Water and GOVERNANCE

A new approach for safeguarding our waters

Hoover Dam, Boulder City

A new article describes five ways changes to the global water cycle affect the way water is governed. One example is the construction of dams and reservoirs which often impact downstream aquatic ecosystems and surrounding vegetation. Photo: L. E. Durant/Unsplash

Humans have changed the global water cycle and governmental bodies designed to govern water struggle to keep up. A new legal paradigm may help

Story highlights

  • The scale of human impacts on the planet’s climate and ecological systems is altering the dynamics of the global water cycle
  • Five features of this altered cycle that pose problems for meeting the ambitious targets of current water governance are discussed
  • Combining the emerging “Earth system law” concept with existing policy and legal principles, the authors suggest an approach for addressing this

THE LAW OF THE LAND AND WATER: International water governance and legal efforts, like UN-Water and the EU Water Framework Directive, have not managed to keep up with the realities of how the global water cycle has been altered by human impacts.

This is the key take-away from a new paper authored by several centre researchers together with colleagues from Stockholm university, the Global Economic Dynamics and the Biosphere programme at at the Royal Swedish Academy of Sciences and Uppsala University.

Records supplied:
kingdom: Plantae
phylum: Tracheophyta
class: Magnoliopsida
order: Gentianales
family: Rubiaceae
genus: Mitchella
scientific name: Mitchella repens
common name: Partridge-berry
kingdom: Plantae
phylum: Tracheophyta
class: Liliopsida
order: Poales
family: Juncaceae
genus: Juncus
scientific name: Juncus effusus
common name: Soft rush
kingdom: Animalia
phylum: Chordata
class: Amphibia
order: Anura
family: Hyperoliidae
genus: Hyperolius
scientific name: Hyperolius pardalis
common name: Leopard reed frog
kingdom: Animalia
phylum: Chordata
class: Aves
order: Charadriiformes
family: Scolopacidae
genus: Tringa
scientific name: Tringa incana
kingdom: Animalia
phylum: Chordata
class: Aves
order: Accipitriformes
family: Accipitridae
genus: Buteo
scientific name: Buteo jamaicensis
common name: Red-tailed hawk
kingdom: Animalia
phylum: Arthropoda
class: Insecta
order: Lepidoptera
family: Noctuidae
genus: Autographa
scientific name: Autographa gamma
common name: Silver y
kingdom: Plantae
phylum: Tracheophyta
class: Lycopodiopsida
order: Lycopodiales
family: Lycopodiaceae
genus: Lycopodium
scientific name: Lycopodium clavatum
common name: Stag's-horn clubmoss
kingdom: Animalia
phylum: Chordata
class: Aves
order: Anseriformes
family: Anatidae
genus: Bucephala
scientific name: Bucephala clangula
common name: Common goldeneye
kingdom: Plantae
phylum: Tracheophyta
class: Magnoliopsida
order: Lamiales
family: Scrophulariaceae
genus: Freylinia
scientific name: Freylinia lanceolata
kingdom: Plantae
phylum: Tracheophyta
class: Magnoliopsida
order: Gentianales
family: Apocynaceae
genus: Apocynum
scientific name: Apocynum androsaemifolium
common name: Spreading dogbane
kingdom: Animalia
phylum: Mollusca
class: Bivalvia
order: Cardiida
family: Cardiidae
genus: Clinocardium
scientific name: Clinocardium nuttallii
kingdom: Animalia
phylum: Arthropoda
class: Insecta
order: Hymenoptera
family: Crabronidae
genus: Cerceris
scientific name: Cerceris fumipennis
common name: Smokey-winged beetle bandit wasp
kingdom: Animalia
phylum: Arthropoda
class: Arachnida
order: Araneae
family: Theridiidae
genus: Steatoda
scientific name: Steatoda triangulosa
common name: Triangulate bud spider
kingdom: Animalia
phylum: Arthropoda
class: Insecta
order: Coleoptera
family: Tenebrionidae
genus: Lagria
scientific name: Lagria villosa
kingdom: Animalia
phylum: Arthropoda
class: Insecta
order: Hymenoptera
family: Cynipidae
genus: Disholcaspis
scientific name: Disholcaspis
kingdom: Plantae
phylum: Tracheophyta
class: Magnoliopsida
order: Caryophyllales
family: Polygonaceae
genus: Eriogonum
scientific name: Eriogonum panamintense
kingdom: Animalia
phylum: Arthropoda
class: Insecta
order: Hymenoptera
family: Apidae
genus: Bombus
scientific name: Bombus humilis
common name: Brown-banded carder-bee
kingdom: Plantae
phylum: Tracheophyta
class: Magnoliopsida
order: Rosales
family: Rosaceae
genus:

Tasks to carry out:
a – In the water governance article, which two international efforts are named as having failed to keep up with how human impacts have altered the global water cycle?
b – Continue the water governance article, starting right after its final sentence.

Set of answers:
a – UN-Water and the EU Water Framework Directive.

b –
One key problem is that most water governance institutions are aligned with administrative or watershed boundaries, whereas human impacts on the water cycle now increasingly occur across such borders.

Lan Wang-Erlandsson, co-author.

Five consequences

The article describes five ways changes to the global water cycle affect the way water is governed. These changes were first introduced by in a 2021 paper by Wang-Erlandsson and Malin Falkenmark:

1. Delay: One example is how the increased risk of fires in the Amazon rainforest due to a drier climate may not be manifested until the occurrence of an external disturbance, such as new policies that permit burning to clear land for pasture and planting.

2. Redistribution: For example, deforestation can significantly reduce the amount of moisture that recycles to the atmosphere and affect rainfall far from the area where trees were cut down – even in other countries.

3. Intertwinements: The water cycle is increasingly intertwined with everything from agricultural development and international trade to climate politics and economics.

4. Permanence: One example is how soil erosion often impact water functions that have high permanence in ways that increase the cost and feasibility of restoration, since soil regeneration can take decades to centuries.

5. Scale: A diversity of interrelated perturbations tend to degrade and destabilise hydrological systems at multiple scales, e.g. the construction of dams and reservoirs often impact downstream aquatic ecosystems and surrounding vegetation.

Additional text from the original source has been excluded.